(Modern alternate definition): to produce a positive feeling, emotional response, or opinion
Urban dictionary: a long-winded and fancy way to over dramatize, “I agree.”
This first usage is fairly recent (the second just tongue-in-cheek). The first is also a hijack example creating an interesting and evocative new meaning from a word whose older definition is metaphorical to the new one. My older dictionaries (OED, big 60s Random House, Webster’s Collegiate 11th) don’t define “resonate” with any definitions appropriate to this usage, but the current online dictionaries do.
I’ve always loved this word when trying to explain something that connects in deeper and emotional ways. In the hierarchy of words for expressing such a communication connection, I think they rank in this order:
- Hear: A surface-level value, meaning I recognize your words.

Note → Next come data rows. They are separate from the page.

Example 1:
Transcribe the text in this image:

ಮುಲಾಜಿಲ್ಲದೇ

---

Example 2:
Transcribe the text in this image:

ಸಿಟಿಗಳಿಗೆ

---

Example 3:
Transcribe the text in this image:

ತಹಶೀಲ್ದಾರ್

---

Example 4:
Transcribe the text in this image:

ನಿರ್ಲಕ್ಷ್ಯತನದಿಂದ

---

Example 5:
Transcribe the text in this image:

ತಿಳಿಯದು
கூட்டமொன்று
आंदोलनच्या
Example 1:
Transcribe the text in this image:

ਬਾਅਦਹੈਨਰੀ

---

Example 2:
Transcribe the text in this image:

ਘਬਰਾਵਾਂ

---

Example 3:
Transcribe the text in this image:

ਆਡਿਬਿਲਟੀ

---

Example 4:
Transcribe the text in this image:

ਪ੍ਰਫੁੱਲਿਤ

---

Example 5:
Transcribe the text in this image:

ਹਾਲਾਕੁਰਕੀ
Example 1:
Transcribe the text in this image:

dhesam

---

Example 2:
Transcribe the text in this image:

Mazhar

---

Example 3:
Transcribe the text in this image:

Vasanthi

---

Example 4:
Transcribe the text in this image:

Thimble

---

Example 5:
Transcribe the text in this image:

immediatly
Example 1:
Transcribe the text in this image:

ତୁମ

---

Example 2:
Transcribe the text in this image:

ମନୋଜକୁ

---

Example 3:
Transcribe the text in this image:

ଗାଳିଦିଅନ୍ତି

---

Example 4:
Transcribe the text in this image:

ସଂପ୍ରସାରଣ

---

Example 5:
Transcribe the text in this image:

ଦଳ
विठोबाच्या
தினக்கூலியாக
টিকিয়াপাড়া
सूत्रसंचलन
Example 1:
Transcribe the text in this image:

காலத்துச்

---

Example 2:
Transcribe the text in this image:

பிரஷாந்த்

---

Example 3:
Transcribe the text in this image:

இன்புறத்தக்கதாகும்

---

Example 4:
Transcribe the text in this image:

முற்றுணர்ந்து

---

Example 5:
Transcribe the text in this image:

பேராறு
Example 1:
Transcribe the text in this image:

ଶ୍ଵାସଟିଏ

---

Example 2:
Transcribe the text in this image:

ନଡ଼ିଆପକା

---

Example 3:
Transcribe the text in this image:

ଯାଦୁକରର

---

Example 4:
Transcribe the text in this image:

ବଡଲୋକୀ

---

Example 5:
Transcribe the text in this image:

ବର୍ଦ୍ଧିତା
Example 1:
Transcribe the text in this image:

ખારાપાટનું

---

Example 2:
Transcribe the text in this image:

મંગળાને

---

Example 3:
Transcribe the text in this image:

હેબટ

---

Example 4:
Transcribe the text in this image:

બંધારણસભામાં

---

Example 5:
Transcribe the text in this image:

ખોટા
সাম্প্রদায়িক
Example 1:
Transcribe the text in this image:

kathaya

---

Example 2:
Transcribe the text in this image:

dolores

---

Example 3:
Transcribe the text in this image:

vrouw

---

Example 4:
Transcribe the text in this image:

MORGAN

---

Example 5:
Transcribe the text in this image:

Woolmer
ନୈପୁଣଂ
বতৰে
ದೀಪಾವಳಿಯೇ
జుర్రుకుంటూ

- Understand: I get what your words mean.
- Agree: I hear, understand, and agree with what you’re saying.
- Align: I not only agree with what you’re saying, but my thinking runs parallel to yours.
- Resonate: All the above, but now I connect with your thoughts on a deeper, emotional and profound level, as though your words are touching my soul and spirit, and nesting into my psyche.
Unfortunately, “resonate” has drifted to where some see it as pretentious or hip to use, and thus dilutes it a bit and can elicit a raised eyebrow from the one you’re communicating with. Still, it remains a special word that best explains something deeply connecting or affecting.
Despite the potential stigma of pretension (what a great punk rock band name – Potential Stigma of Pretension), there’s nothing else out there (yet) that fits and conveys as well as “resonate.”